Brink cited evolving AI applications to support point-of-care clinical CT decision support and adherence to guidelines for incidental lung nodules. It increased appropriate concordance from about 40-50% to over 90%. The radiologist's findings and recommendations can also be inserted directly into the report to the referring physician.
Similar advancement has been recently realized in high-value imaging through automation and AI. Brink highlighted a decision support tool in development for lumbar spine MR. A similar project is underway to better manage patients with pancreatic abnormalities.

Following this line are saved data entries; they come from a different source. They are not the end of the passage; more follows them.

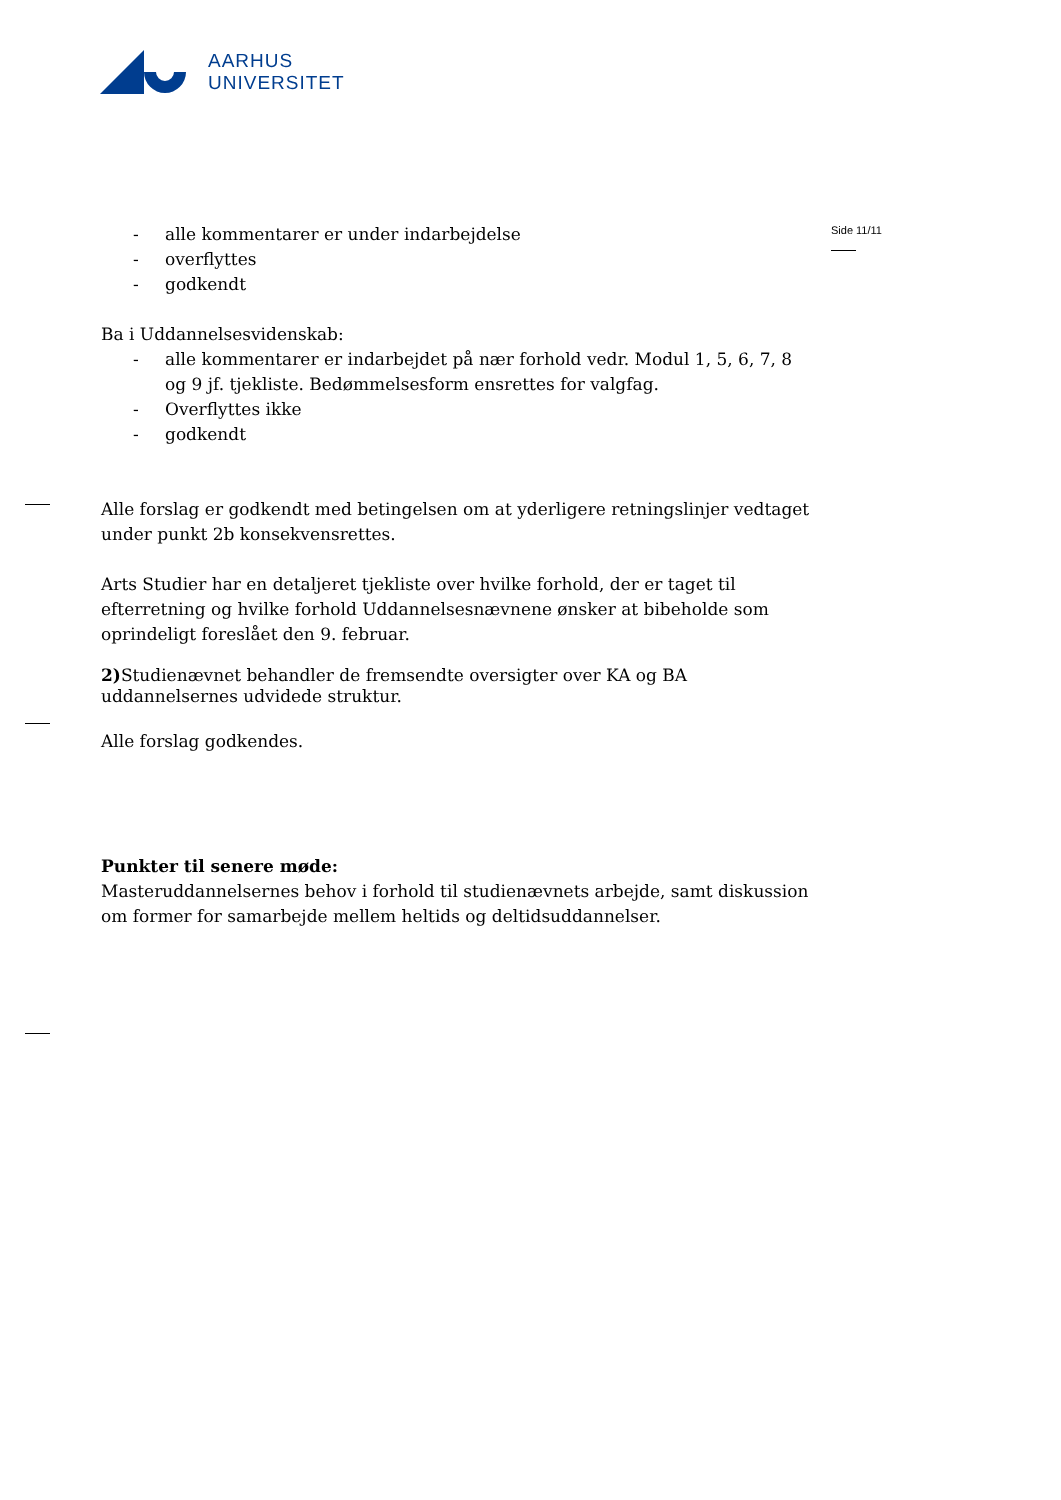AARHUS
UNIVERSITET
Side 11/11
- alle kommentarer er under indarbejdelse
- overflyttes
- godkendt
Ba i Uddannelsesvidenskab:
- alle kommentarer er indarbejdet på nær forhold vedr. Modul 1, 5, 6, 7, 8 og 9 jf. tjekliste. Bedømmelsesform ensrettes for valgfag.
- Overflyttes ikke
- godkendt
Alle forslag er godkendt med betingelsen om at yderligere retningslinjer vedtaget under punkt 2b konsekvensrettes.
Arts Studier har en detaljeret tjekliste over hvilke forhold, der er taget til efterretning og hvilke forhold Uddannelsesnævnene ønsker at bibeholde som oprindeligt foreslået den 9. februar.
2) Studienævnet behandler de fremsendte oversigter over KA og BA uddannelsernes udvidede struktur.
Alle forslag godkendes.
Punkter til senere møde:
Masteruddannelsernes behov i forhold til studienævnets arbejde, samt diskussion om former for samarbejde mellem heltids og deltidsuddannelser.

Improving the patient experience is also prime for AI applications. Brink cited a platform by a colleague who correlated the geography of the Boston area unemployment and income data to help predict which patients might miss care and treatment due to social determinants of health, such as lack of transportation. Another program is applying AI to achieve better follow-up with lung cancer screenings and consultation.
“We [radiologists] are a key member of the healthcare continuum,” Brink concluded. “We need to work to quantify our effect on outcomes.”